*** Begin section ***

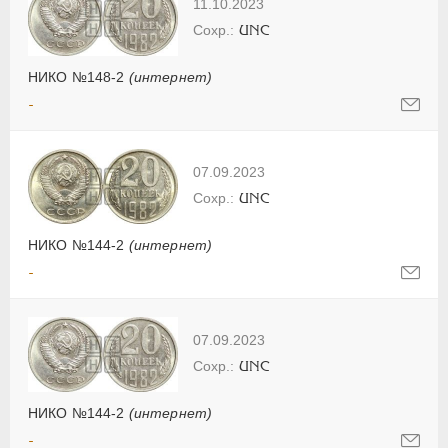
11.10.2023
UNC
НИКО №148-2
(интернет)
-
07.09.2023
UNC
НИКО №144-2
(интернет)
-
07.09.2023
UNC
НИКО №144-2
(интернет)
-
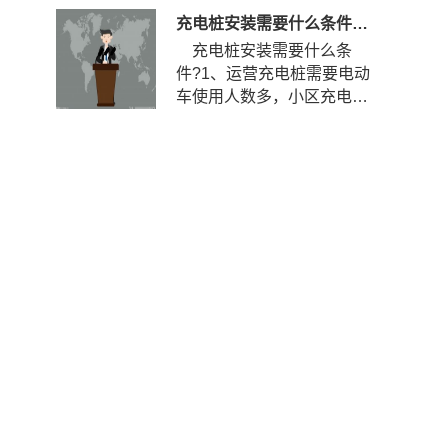
充电桩安装需要什么条件？安装充电桩需要什么手续？
充电桩安装需要什么条
件?1、运营充电桩需要电动
车使用人数多，小区充电使
用率到达一定程度，如果使
用率...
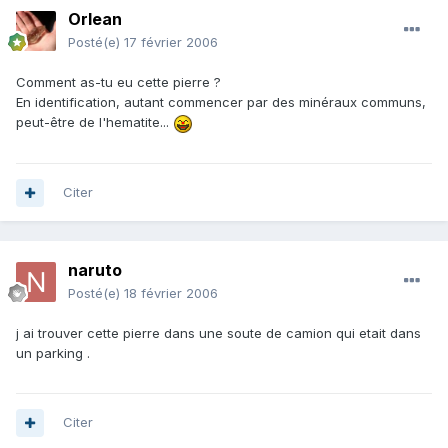
Orlean
Posté(e)
17 février 2006
Comment as-tu eu cette pierre ?
En identification, autant commencer par des minéraux communs,
peut-être de l'hematite...
Citer
naruto
Posté(e)
18 février 2006
j ai trouver cette pierre dans une soute de camion qui etait dans
un parking .
Citer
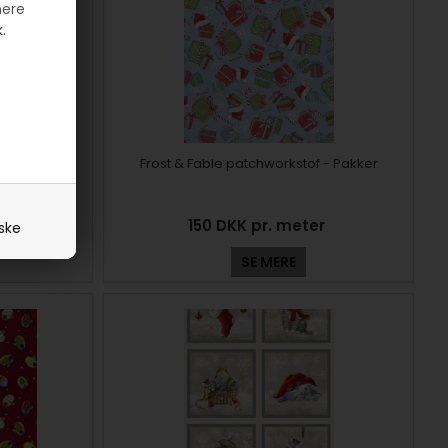
mere
.
Små ting Blå
Frost & Fable patchworkstof - Pakker
r
150 DKK pr. meter
iske
SE MERE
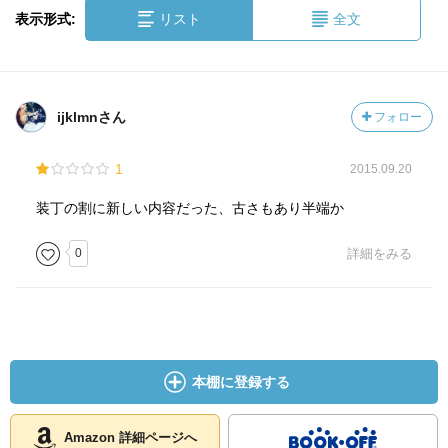
表示形式:
リスト
全文
ijklmnさん
フォロー
1
2015.09.20
装丁の割に新しい内容だった、古さもあり半端か
0
詳細をみる
本棚に登録する
Amazon 詳細ページへ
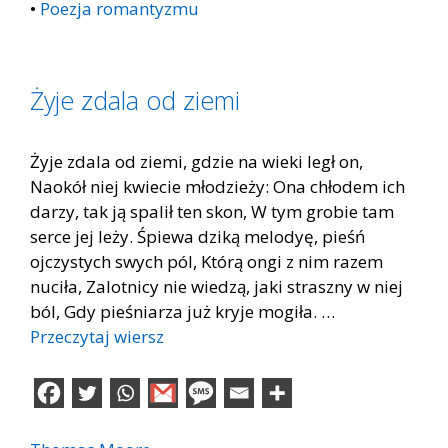
•
Poezja romantyzmu
Żyje zdala od ziemi
Żyje zdala od ziemi, gdzie na wieki legł on,
Naokół niej kwiecie młodzieży: Ona chłodem ich
darzy, tak ją spalił ten skon, W tym grobie tam
serce jej leży. Śpiewa dziką melodyę, pieśń
ojczystych swych pól, Którą ongi z nim razem
nuciła, Zalotnicy nie wiedzą, jaki straszny w niej
ból, Gdy pieśniarza już kryje mogiła. …
Przeczytaj wiersz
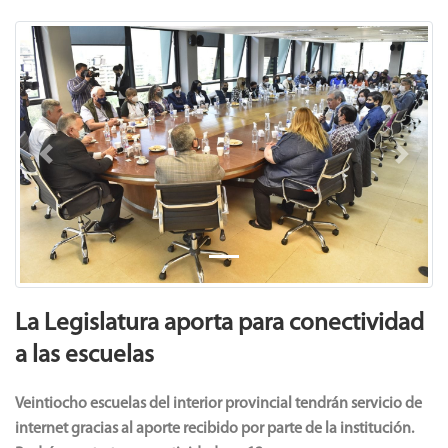
Previous
Next
La Legislatura aporta para conectividad
a las escuelas
Veintiocho escuelas del interior provincial tendrán servicio de
internet gracias al aporte recibido por parte de la institución.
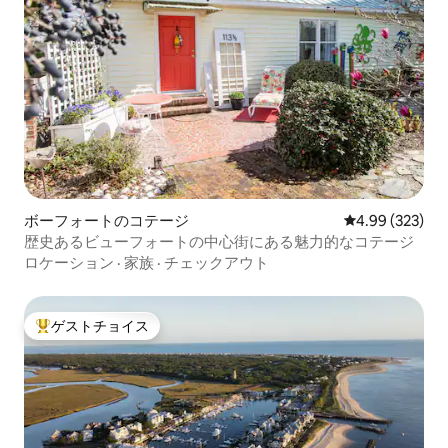
ボーフォートのコテージ
レビュー323件
4.99 (323)
歴史あるビューフォートの中心街にある魅力的なコテージ
ロケーション
·
家族
·
チェックアウト
ゲストチョイス
大好評のゲストチョイスです。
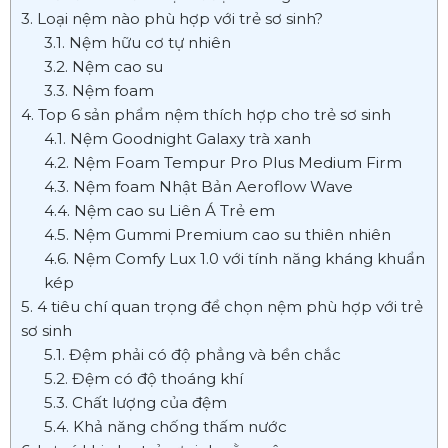
3. Loại nệm nào phù hợp với trẻ sơ sinh?
3.1. Nệm hữu cơ tự nhiên
3.2. Nệm cao su
3.3. Nệm foam
4. Top 6 sản phẩm nệm thích hợp cho trẻ sơ sinh
4.1. Nệm Goodnight Galaxy trà xanh
4.2. Nệm Foam Tempur Pro Plus Medium Firm
4.3. Nệm foam Nhật Bản Aeroflow Wave
4.4. Nệm cao su Liên Á Trẻ em
4.5. Nệm Gummi Premium cao su thiên nhiên
4.6. Nệm Comfy Lux 1.0 với tính năng kháng khuẩn
kép
5. 4 tiêu chí quan trọng để chọn nệm phù hợp với trẻ
sơ sinh
5.1. Đệm phải có độ phẳng và bền chắc
5.2. Đệm có độ thoáng khí
5.3. Chất lượng của đệm
5.4. Khả năng chống thấm nước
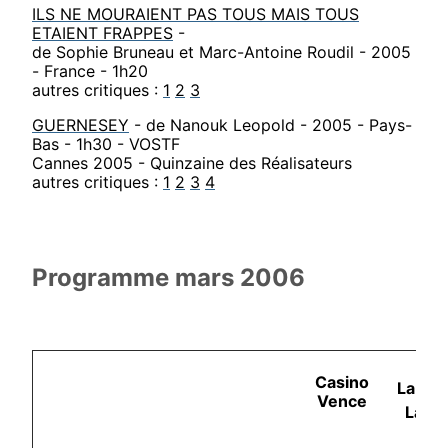
ILS NE MOURAIENT PAS TOUS MAIS TOUS
ETAIENT FRAPPES
-
de Sophie Bruneau et Marc-Antoine Roudil - 2005
- France - 1h20
autres critiques :
1
2
3
GUERNESEY
- de Nanouk Leopold - 2005 - Pays-
Bas - 1h30 - VOSTF
Cannes 2005 - Quinzaine des Réalisateurs
autres critiques :
1
2
3
4
Programme mars 2006
Casino
La Co
Vence
La G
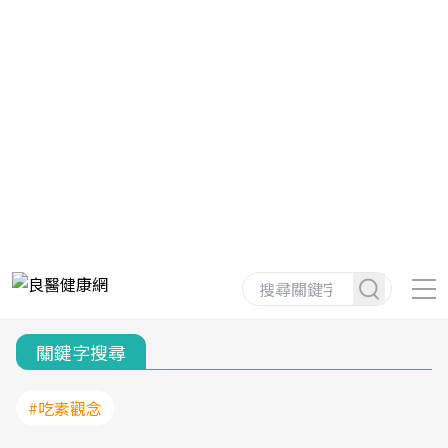
關鍵字搜尋
#吃素觀念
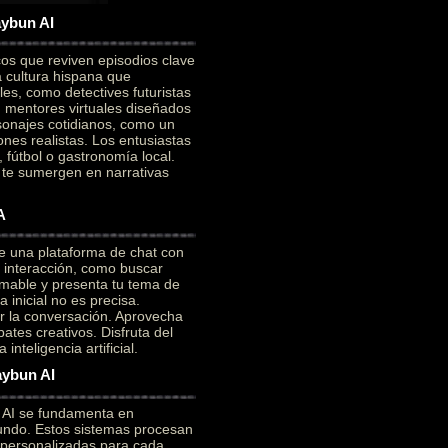
aybun AI
cos que reviven episodios clave
a cultura hispana que
es, como detectives futuristas
on mentores virtuales diseñados
sonajes cotidianos, como un
ones realistas. Los entusiastas
 fútbol o gastronomía local.
e te sumergen en narrativas
A
e una plataforma de chat con
a interacción, como buscar
mable y presenta tu tema de
 inicial no es precisa.
ar la conversación. Aprovecha
ates creativos. Disfruta del
nteligencia artificial.
aybun AI
n AI se fundamenta en
ofundo. Estos sistemas procesan
 personalizadas para cada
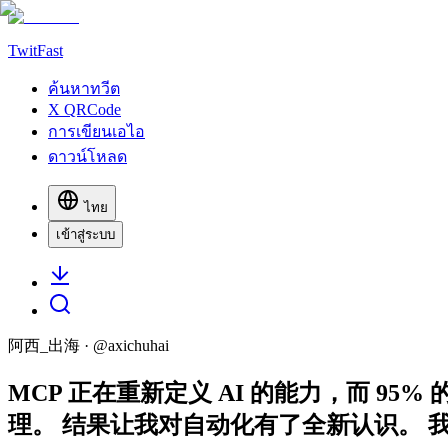
TwitFast
ค้นหาทวีต
X QRCode
การเขียนเอไอ
ดาวน์โหลด
ไทย
เข้าสู่ระบบ
阿西_出海
· @
axichuhai
MCP 正在重新定义 AI 的能力，而 
理。 结果让我对自动化有了全新认识。 我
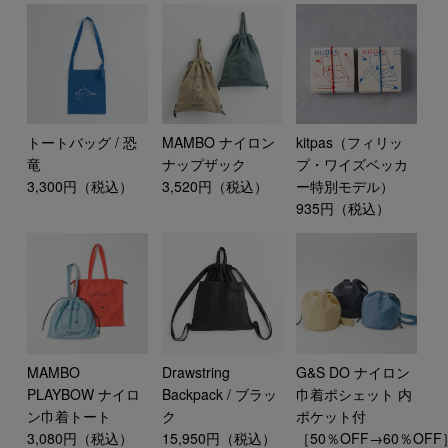
トートバッグ / 恐
MAMBO ナイロン
kitpas（フィリッ
竜
ナップザック
プ・ワイズベッカ
3,300円（税込）
3,520円（税込）
ー特別モデル）
935円（税込）
MAMBO
Drawstring
G&S DO ナイロン
PLAYBOW ナイロ
Backpack / ブラッ
巾着ポシェット 内
ン巾着トート
ク
ポケット付
3,080円（税込）
15,950円（税込）
［50％OFF→60％OFF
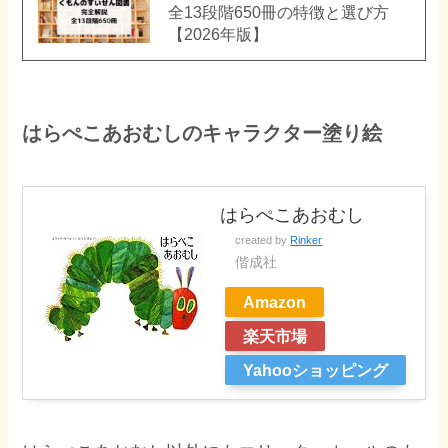
全13段階650冊の特徴と選び方
【2026年版】
はらぺこあおむしのキャラクター塗り絵
はらぺこあおむし
created by
Rinker
偕成社
Amazon
楽天市場
Yahooショッピング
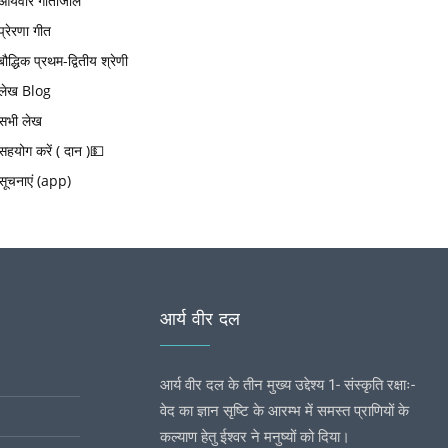
आर्यवीर गीतांजलि
प्रेरणा गीत
बौद्धिक प्रथम-द्वितीय श्रेणी
लेख Blog
सभी लेख
सहयोग करें ( दान )💵
सूचनाएं (app)
आर्य वीर दल
आर्य वीर दल के तीन मुख्य उद्देश्य 1- संस्कृति रक्षाः-
वेद का ज्ञान सृष्टि के आरम्भ में समस्त प्राणियों के
कल्याण हेतु ईश्वर ने मनुष्यों को दिया।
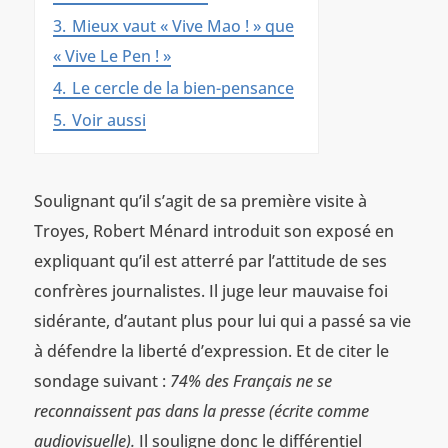
3.
Mieux vaut « Vive Mao ! » que
« Vive Le Pen ! »
4.
Le cercle de la bien-pensance
5.
Voir aussi
Soulignant qu’il s’agit de sa première visite à
Troyes, Robert Ménard introduit son exposé en
expliquant qu’il est atterré par l’attitude de ses
confrères journalistes. Il juge leur mauvaise foi
sidérante, d’autant plus pour lui qui a passé sa vie
à défendre la liberté d’expression. Et de citer le
sondage suivant :
74% des Français ne se
reconnaissent pas dans la presse (écrite comme
audiovisuelle).
Il souligne donc le différentiel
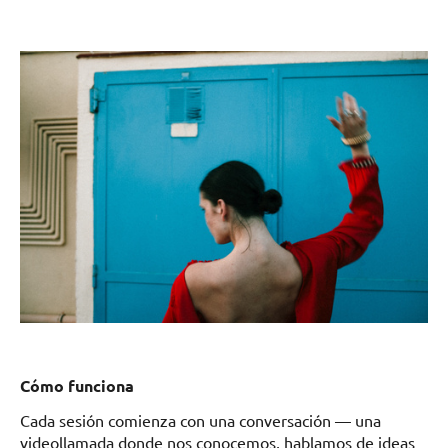
Cómo funciona
Cada sesión comienza con una conversación — una
videollamada donde nos conocemos, hablamos de ideas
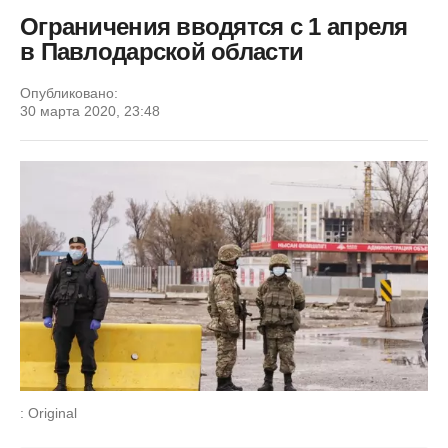
Ограничения вводятся с 1 апреля
в Павлодарской области
Опубликовано:
30 марта 2020, 23:48
: Original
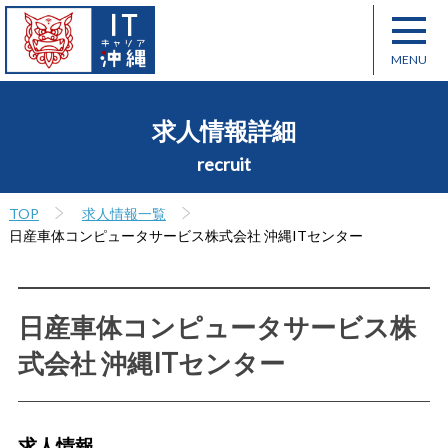
求人情報詳細
recruit
TOP
求人情報一覧
日産車体コンピュータサービス株式会社 沖縄ITセンター
日産車体コンピュータサービス株
式会社 沖縄ITセンター
求人情報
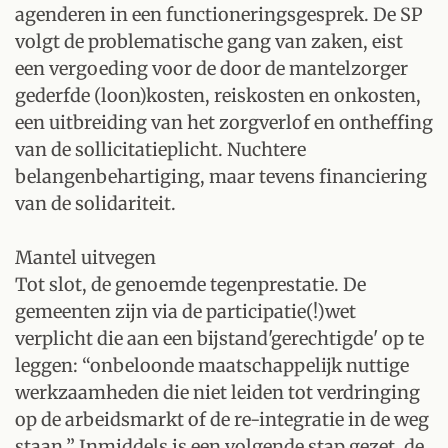
agenderen in een functioneringsgesprek. De SP
volgt de problematische gang van zaken, eist
een vergoeding voor de door de mantelzorger
gederfde (loon)kosten, reiskosten en onkosten,
een uitbreiding van het zorgverlof en ontheffing
van de sollicitatieplicht. Nuchtere
belangenbehartiging, maar tevens financiering
van de solidariteit.
Mantel uitvegen
Tot slot, de genoemde tegenprestatie. De
gemeenten zijn via de participatie(!)wet
verplicht die aan een bijstand'gerechtigde' op te
leggen: “onbeloonde maatschappelijk nuttige
werkzaamheden die niet leiden tot verdringing
op de arbeidsmarkt of de re-integratie in de weg
staan.” Inmiddels is een volgende stap gezet, de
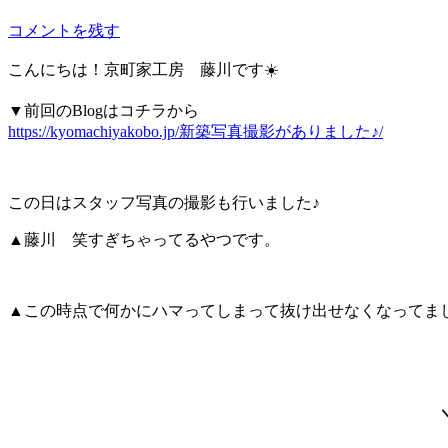
コメントを残す
こんにちは！京町家工房 藤川です☀️
▼前回のBlogはコチラから
https://kyomachiyakobo.jp/新築写真撮影がありました♪/
この日はスタッフ写真の撮影も行いました♪
▲藤川 笑すぎちゃってるやつです。
▲この時点で何かにハマってしまって抜け出せなくなってま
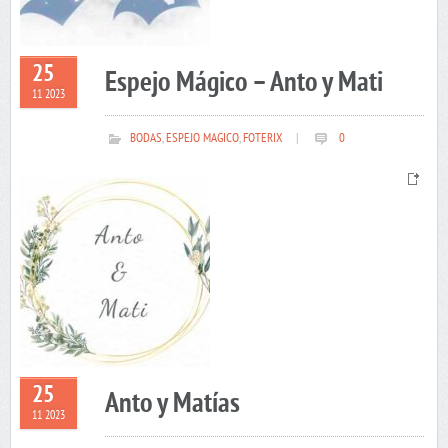
25
Espejo Mágico – Anto y Mati
11 2023
BODAS
,
ESPEJO MAGICO
,
FOTERIX
|
0
25
Anto y Matías
11 2023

*** End section ***

TASK REQUIREMENTS — The full listing must come back exactly as written, with its pictures left out.

RESPONSE AREA —
11.10.2023
UNC
НИКО №148-2
(интернет)
-
07.09.2023
UNC
НИКО №144-2
(интернет)
-
07.09.2023
UNC
НИКО №144-2
(интернет)
-
充电桩安装需要什么条件？安装充电桩需要什么手续？
充电桩安装需要什么条
件?1、运营充电桩需要电动
车使用人数多，小区充电使
用率到达一定程度，如果使
用率...
Orlean
Posté(e)
17 février 2006
Comment as-tu eu cette pierre ?
En identification, autant commencer par des minéraux communs,
peut-être de l'hematite...
Citer
naruto
Posté(e)
18 février 2006
j ai trouver cette pierre dans une soute de camion qui etait dans
un parking .
Citer
mere
.
Små ting Blå
Frost & Fable patchworkstof - Pakker
r
150 DKK pr. meter
iske
SE MERE
表示形式:
リスト
全文
ijklmnさん
フォロー
1
2015.09.20
装丁の割に新しい内容だった、古さもあり半端か
0
詳細をみる
本棚に登録する
Amazon 詳細ページへ
•
Poezja romantyzmu
Żyje zdala od ziemi
Żyje zdala od ziemi, gdzie na wieki legł on,
Naokół niej kwiecie młodzieży: Ona chłodem ich
darzy, tak ją spalił ten skon, W tym grobie tam
serce jej leży. Śpiewa dziką melodyę, pieśń
ojczystych swych pól, Którą ongi z nim razem
nuciła, Zalotnicy nie wiedzą, jaki straszny w niej
ból, Gdy pieśniarza już kryje mogiła. …
Przeczytaj wiersz
Previous
Next
La Legislatura aporta para conectividad
a las escuelas
Veintiocho escuelas del interior provincial tendrán servicio de
internet gracias al aporte recibido por parte de la institución.
ボーフォートのコテージ
レビュー323件
4.99 (323)
歴史あるビューフォートの中心街にある魅力的なコテージ
ロケーション
·
家族
·
チェックアウト
ゲストチョイス
大好評のゲストチョイスです。
3. Loại nệm nào phù hợp với trẻ sơ sinh?
3.1. Nệm hữu cơ tự nhiên
3.2. Nệm cao su
3.3. Nệm foam
4. Top 6 sản phẩm nệm thích hợp cho trẻ sơ sinh
4.1. Nệm Goodnight Galaxy trà xanh
4.2. Nệm Foam Tempur Pro Plus Medium Firm
4.3. Nệm foam Nhật Bản Aeroflow Wave
4.4. Nệm cao su Liên Á Trẻ em
4.5. Nệm Gummi Premium cao su thiên nhiên
4.6. Nệm Comfy Lux 1.0 với tính năng kháng khuẩn
kép
5. 4 tiêu chí quan trọng để chọn nệm phù hợp với trẻ
sơ sinh
5.1. Đệm phải có độ phẳng và bền chắc
5.2. Đệm có độ thoáng khí
5.3. Chất lượng của đệm
5.4. Khả năng chống thấm nước
ILS NE MOURAIENT PAS TOUS MAIS TOUS
ETAIENT FRAPPES
-
de Sophie Bruneau et Marc-Antoine Roudil - 2005
- France - 1h20
autres critiques :
1
2
3
GUERNESEY
- de Nanouk Leopold - 2005 - Pays-
Bas - 1h30 - VOSTF
Cannes 2005 - Quinzaine des Réalisateurs
autres critiques :
1
2
3
4
Programme mars 2006
Casino
La Co
Vence
La G
關鍵字搜尋
#吃素觀念
aybun AI
cos que reviven episodios clave
a cultura hispana que
es, como detectives futuristas
on mentores virtuales diseñados
sonajes cotidianos, como un
ones realistas. Los entusiastas
 fútbol o gastronomía local.
e te sumergen en narrativas
A
e una plataforma de chat con
a interacción, como buscar
mable y presenta tu tema de
 inicial no es precisa.
ar la conversación. Aprovecha
ates creativos. Disfruta del
nteligencia artificial.
aybun AI
n AI se fundamenta en
ofundo. Estos sistemas procesan
 personalizadas para cada
TwitFast
ค้นหาทวีต
X QRCode
การเขียนเอไอ
ดาวน์โหลด
ไทย
เข้าสู่ระบบ
阿西_出海
· @
axichuhai
MCP 正在重新定义 AI 的能力，而 
理。 结果让我对自动化有了全新认识。 我
トートバッグ / 恐
MAMBO ナイロン
kitpas（フィリッ
竜
ナップザック
プ・ワイズベッカ
3,300円（税込）
3,520円（税込）
ー特別モデル）
935円（税込）
MAMBO
Drawstring
G&S DO ナイロン
PLAYBOW ナイロ
Backpack / ブラッ
巾着ポシェット 内
ン巾着トート
ク
ポケット付
3,080円（税込）
15,950円（税込）
［50％OFF→60％OFF
全13段階650冊の特徴と選び方
【2026年版】
はらぺこあおむしのキャラクター塗り絵
はらぺこあおむし
created by
Rinker
偕成社
Amazon
楽天市場
Yahooショッピング
आर्यवीर गीतांजलि
प्रेरणा गीत
बौद्धिक प्रथम-द्वितीय श्रेणी
लेख Blog
सभी लेख
सहयोग करें ( दान )💵
सूचनाएं (app)
आर्य वीर दल
आर्य वीर दल के तीन मुख्य उद्देश्य 1- संस्कृति रक्षाः-
वेद का ज्ञान सृष्टि के आरम्भ में समस्त प्राणियों के
कल्याण हेतु ईश्वर ने मनुष्यों को दिया।
3.
Mieux vaut « Vive Mao ! » que
« Vive Le Pen ! »
4.
Le cercle de la bien-pensance
5.
Voir aussi
Soulignant qu’il s’agit de sa première visite à
Troyes, Robert Ménard introduit son exposé en
expliquant qu’il est atterré par l’attitude de ses
confrères journalistes. Il juge leur mauvaise foi
sidérante, d’autant plus pour lui qui a passé sa vie
à défendre la liberté d’expression. Et de citer le
sondage suivant :
74% des Français ne se
reconnaissent pas dans la presse (écrite comme
audiovisuelle).
Il souligne donc le différentiel
Cómo funciona
Cada sesión comienza con una conversación — una
videollamada donde nos conocemos, hablamos de ideas
Ограничения вводятся с 1 апреля
в Павлодарской области
Опубликовано:
30 марта 2020, 23:48
: Original
求人情報詳細
recruit
TOP
求人情報一覧
日産車体コンピュータサービス株式会社 沖縄ITセンター
日産車体コンピュータサービス株
式会社 沖縄ITセンター
求人情報
agenderen in een functioneringsgesprek. De SP
volgt de problematische gang van zaken, eist
een vergoeding voor de door de mantelzorger
gederfde (loon)kosten, reiskosten en onkosten,
een uitbreiding van het zorgverlof en ontheffing
van de sollicitatieplicht. Nuchtere
belangenbehartiging, maar tevens financiering
van de solidariteit.
Mantel uitvegen
Tot slot, de genoemde tegenprestatie. De
gemeenten zijn via de participatie(!)wet
verplicht die aan een bijstand'gerechtigde' op te
leggen: “onbeloonde maatschappelijk nuttige
werkzaamheden die niet leiden tot verdringing
op de arbeidsmarkt of de re-integratie in de weg
staan.” Inmiddels is een volgende stap gezet, de
コメントを残す
こんにちは！京町家工房 藤川です☀️
▼前回のBlogはコチラから
https://kyomachiyakobo.jp/新築写真撮影がありました♪/
この日はスタッフ写真の撮影も行いました♪
▲藤川 笑すぎちゃってるやつです。
▲この時点で何かにハマってしまって抜け出せなくなってま
25
Espejo Mágico – Anto y Mati
11 2023
BODAS
,
ESPEJO MAGICO
,
FOTERIX
|
0
25
Anto y Matías
11 2023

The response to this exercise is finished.